Now, the government is using an ad campaign to prod people into paying. But the solution might not be just a matter of persuasion, but of providing people with the infrastructure to make payment possible.
It has been nearly a year since last April's elections swept President Mandela's African National Congress into power. But the township rent and service boycott, started in the 1980s to cripple local governments, is still alive.
Today, with arrears approaching $280 million a year, the boycott threatens to bankrupt the new government's Reconstruction & Development Program. That would undermine the ANC's election promise to build 1 million houses in the next five years, to bring electricity to townships and to improve the general quality of life for 30 million blacks neglected under apartheid.

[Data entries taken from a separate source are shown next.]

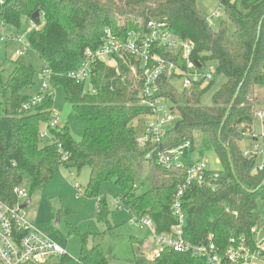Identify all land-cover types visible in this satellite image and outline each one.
I'll return each mask as SVG.
<instances>
[{
  "label": "trees",
  "instance_id": "1",
  "mask_svg": "<svg viewBox=\"0 0 264 264\" xmlns=\"http://www.w3.org/2000/svg\"><path fill=\"white\" fill-rule=\"evenodd\" d=\"M4 1L0 5V26L4 23L20 30L24 20L31 21L32 15L39 13L38 29L29 31L27 41L49 64L51 87L63 89L66 102L87 128L81 141L74 140L68 124L51 129V138L40 139L43 126L54 119L53 97L45 93L42 103L24 110L33 97L23 91L34 85V68L20 64L9 76L5 75L8 68H0L1 200L14 206L18 201L14 188L30 185L33 190L51 181L61 168L80 171L89 167L91 179L85 196L99 198L101 186L113 182L124 192L119 196L124 208L128 207L137 218L152 219L159 233L170 232L177 222L171 210L172 200L183 174L167 171L148 160L149 148L139 143L150 118V111L140 103V73L136 84L129 67L121 61L118 74L108 63L98 64L90 87L68 77L80 66L88 48L100 47L106 29L120 35L144 31L151 21L166 22L182 40L195 43L194 59L204 65L217 61L216 72L227 78L211 106H203L201 99L213 81L207 88L195 84L179 91L164 79L158 94L172 101L179 117L161 147L171 149L189 141L188 153L194 157L201 141L214 151L221 164V170L212 172L217 174L212 186L191 185L185 192L182 202L187 218L186 241L201 246L213 235L215 244L224 248L232 237L250 235L252 226L262 218L257 212V201L264 200V170L254 171L257 160L245 159L239 143L256 122L255 110L264 108V96L257 95L258 90H264V0H220L225 19L218 29L209 26L207 17L197 7L199 0ZM229 23L235 26L231 34ZM144 162L151 171L152 185L148 188L149 180L137 185V170ZM141 189L144 191L139 193ZM99 204L96 216L102 220L110 213V207L105 197L100 198ZM67 228V237L81 241V255L75 259L67 253L59 264H108L101 245L89 246V234L70 223ZM145 260L139 257L138 264H145ZM156 264L205 262L191 252L164 249Z\"/></svg>",
  "mask_w": 264,
  "mask_h": 264
},
{
  "label": "built area",
  "instance_id": "2",
  "mask_svg": "<svg viewBox=\"0 0 264 264\" xmlns=\"http://www.w3.org/2000/svg\"><path fill=\"white\" fill-rule=\"evenodd\" d=\"M220 1V0H219ZM5 1L0 0V5ZM217 10L207 17L210 27L215 28V21L218 20L223 7L220 4ZM31 30L38 29L34 20H31ZM5 29L4 23L0 26ZM10 35L6 39H12L19 43L21 50L16 51V57L25 56V53L33 50L28 41L27 35ZM196 45L192 40L181 39L174 34L166 22L151 21L146 24L145 30H135L126 34H115L112 30L106 29L100 47L97 49L88 48L84 52L80 66L69 73L68 77L77 84L92 86L91 80L95 67L101 63H108L116 68L118 74L119 62L129 67L131 73L137 77L140 73L141 100L140 103L150 111V118L147 121L145 133L138 139L141 146L149 148L146 153L148 160H153L167 171L175 170L183 174L182 183L179 184L176 194L172 200V212L177 222L173 224L169 233H159L154 221L146 216L137 218L138 225L147 227L159 245V250L148 257L147 264H156L164 249L181 252H191L194 256L204 260L205 264H264V217L252 226L249 236L232 237L226 247L219 248L213 241L214 236L207 237L201 246L188 243L185 238L186 213L182 199L186 190L191 185L199 187L212 186L213 178L217 174L207 162L196 160L188 151L191 143L184 144L171 149H164L161 143L167 133L179 120L174 113L172 101L160 93L162 81L170 80L172 85L179 90L190 89L195 84L207 88L214 80V74L205 70V65L194 59ZM43 76L52 80V72L49 64L43 70ZM50 88L43 84L41 93L30 98L24 106V110L34 107L44 99V94ZM51 95L50 93H47ZM52 96V95H51ZM255 123L244 133L245 137L251 139L254 144L250 149L242 151L245 159H256L255 172L264 170V152L262 142L264 138V108L255 110ZM39 134L42 140L51 138L50 130L58 128V122L53 119L45 124ZM244 127V126H242ZM66 158V155L64 154ZM18 201L14 206L6 204L0 199V264H47L50 259L60 260L66 255V250L60 247L47 234H43L36 226L27 220L25 209L21 206L29 199L28 191L24 187L14 188ZM100 201V198H97ZM116 210L124 207L119 201ZM99 204V203H98ZM97 209L100 210V205Z\"/></svg>",
  "mask_w": 264,
  "mask_h": 264
},
{
  "label": "rangeland",
  "instance_id": "3",
  "mask_svg": "<svg viewBox=\"0 0 264 264\" xmlns=\"http://www.w3.org/2000/svg\"><path fill=\"white\" fill-rule=\"evenodd\" d=\"M219 0H199L197 7L206 17L219 11ZM220 16L215 21V28L218 29L220 23L225 19L224 11H220ZM229 34L234 32L235 26L232 23L228 24ZM31 29V22L24 20L20 30L11 26L8 28H0V68L6 67V76L20 64L32 66L35 70L34 85L26 88L24 94L30 96H38L42 91L44 83L50 86L49 90L54 100L53 118L58 122L59 126L68 124L70 132L76 141H81L84 132L87 128L86 123L78 116L72 106L66 102L64 91L61 87L52 88L51 80L43 76V70L46 68V63L40 58L34 50L25 53V56L16 57L15 53L21 50V46L12 39L6 38L15 33L18 36L25 35ZM7 41V42H6ZM217 61H208L205 64V70L214 74V80L208 91L201 99L203 106H211L214 96L219 89L227 82L226 76L216 72ZM132 77V75H130ZM136 78V77H135ZM134 83L137 84L138 78ZM179 90H181V83ZM210 85V84H209ZM259 97L264 96V90H258ZM3 101L0 96V103ZM45 126V125H44ZM43 126V128H45ZM259 139L258 143L261 144ZM254 142L246 138L239 143L241 153L243 150L250 149ZM199 148L195 153L196 160L205 161L213 170H221V164L218 162L217 155L208 147L203 146L201 141L198 144ZM243 154V153H242ZM138 179L137 185L141 182L149 180L151 171L148 163L144 164L137 170ZM168 178L167 176H165ZM91 179V170L89 167H84L80 171L74 169L61 168L56 173L54 178L47 182L42 187H36L31 190L30 185L23 186L28 194H30L31 203L25 209L27 220L32 222L36 228L43 234H47L60 247L66 250L73 258H80L81 241L67 237L68 223L76 226L82 233L89 234V246L101 245L106 254L108 264H138L139 257H148L157 253L159 245L156 244L154 236L150 230L144 225H138L135 222V215L132 214L128 207L122 210H116L119 196L124 194L123 190L116 187L113 182L104 183L101 186V197H105L110 207V213L103 216L99 220L97 203L98 199H90L85 196L86 187ZM144 189L139 190V193ZM100 205V204H98ZM100 207V206H99ZM257 212L261 217H264V200L258 199ZM144 251L145 254H139ZM137 257V258H136ZM147 259V258H146ZM148 260H145V264ZM47 264H59L56 259H50Z\"/></svg>",
  "mask_w": 264,
  "mask_h": 264
},
{
  "label": "water",
  "instance_id": "4",
  "mask_svg": "<svg viewBox=\"0 0 264 264\" xmlns=\"http://www.w3.org/2000/svg\"><path fill=\"white\" fill-rule=\"evenodd\" d=\"M235 1H236V0H234L233 2H235ZM32 16H33V20H34L36 23H39V22H40V16H39V13H38V12H35ZM237 96H238V93L234 96V98H233L231 104L229 105V106H230V107H229V110L227 111V113H226V115H225V117H224V119H223V126H224L225 123H226V120H227V118H228L229 113H230L231 110L233 109V105H234V103H235V101H236ZM232 169H233V168H232ZM233 171H234V169H233ZM261 184H262L261 187H263V186H264V181H263ZM261 187H260V188H261ZM30 203H31V198H29V199L25 202V204H23L21 207H22L23 209H26V208L29 206Z\"/></svg>",
  "mask_w": 264,
  "mask_h": 264
},
{
  "label": "crops",
  "instance_id": "5",
  "mask_svg": "<svg viewBox=\"0 0 264 264\" xmlns=\"http://www.w3.org/2000/svg\"><path fill=\"white\" fill-rule=\"evenodd\" d=\"M6 28H8V27H6ZM6 28H5V29H6ZM5 29H4V30H5ZM13 34H15V33H13ZM13 34H12V35H13ZM6 42H7V41H6ZM16 43H17V42H16ZM18 44H19V43H18ZM31 201H32V200H31ZM139 251H140V249H139ZM140 252L143 253V254H145V252L142 251V250H141ZM70 256H71V255H70ZM149 256H150V254H149ZM149 256H148V257H149ZM71 257H72V256H71ZM148 257H146V258L148 259ZM74 258H75V257H74ZM75 259H76V258H75ZM147 259H146V260H147ZM58 261L60 262V260H58Z\"/></svg>",
  "mask_w": 264,
  "mask_h": 264
}]
</instances>
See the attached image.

The ANC had assumed that voting for the country's first truly democratic government would inspire blacks to reassume civic responsibilities. But ANC officials were shocked by surveys showing that payments of rent, electricity and other bills in townships crept from 19% to just 33% of residents in the six months following President Mandela's inauguration.
The group acknowledges that unemployment (near 50% for blacks) and poverty are rampant, and that ragged township services remain inferior to those provided in former whites-only areas. But ANC officials maintain the boycott is mainly driven these days not by political motives but by the fact that the two-thirds who don't pay are used to getting away with it.
"Non-payment today hurts those who have nothing and who are waiting for houses, electricity and sewerage," a stern President Mandela told residents at a bricklaying ceremony for new housing at the Marconi Beam squatter camp near here in February.
The ANC is hoping the solution lies in a new $2.8 million, six-month ad campaign titled "Masakhane" (the Zulu word meaning "Let us build each other"). The goal is to persuade blacks that political empowerment doesn't mean a free ride.
A Masakhane TV spot, produced on a non-profit basis by Sonnenberg Murphy Leo Burnett, Johannesburg, started running Feb. 24 and features Roman Catholic Archbishop Desmond Tutu.
In the commercial, Archbishop Tutu cites successful implementation of free healthcare for pregnant women and children under age 6 and school food programs as evidence that democracy has already improved township life.
But the cleric, chosen as a national spokesman because of his political neutrality and widespread credibility, also urges people to pay for rent and electricity if they expect further development.
Radio and TV spots targeted to specific communities will feature local activists who once mobilized residents to support the rent and services boycott calling for the creation of a culture of payment. A logo, showing young people of all races building a house together, will be displayed on outdoor boards and in back windows of taxis, the most popular form of township transportation.
The campaign will also feature a Masakhane road show consisting of rallies with political leaders, street theater, other entertainment and town meetings.
"We need to train people to be good citizens," said Chris Ngcobo, a Soweto resident who was jailed for five years in the '80s for promoting the rent boycott and who now manages the road show. "We'll form street committees, speak to church congregations, pensioners, burial societies [township groups that pool money for burials] and women's groups. The tactics that we used to destroy apartheid should be used to restore our confidence in government."
Analysts warn that the success of the campaign hinges on the outcome of next October's provincial and local elections, and the re-establishment of legitimate township administration. Despite a registration campaign, however, a disappointing 1% of eligible voters so far has registered for the upcoming election, generating concern about the credibility of the vote.
A major problem from the collapse of local authority during the apartheid era is the absence of a mechanism to serve people who actually want to pay bills. In many townships, postal service is either non-existent or so bad that mail is rarely delivered. According to the government, 65% of blacks never receive bills in the first place.
"It doesn't matter how many times Mandela goes on TV and says you must pay," said Andrew Borraine, executive director of the Institute for Local Governance & Development, a private consultant to local governments. "You need to restore the entire system and not just the culture of payment."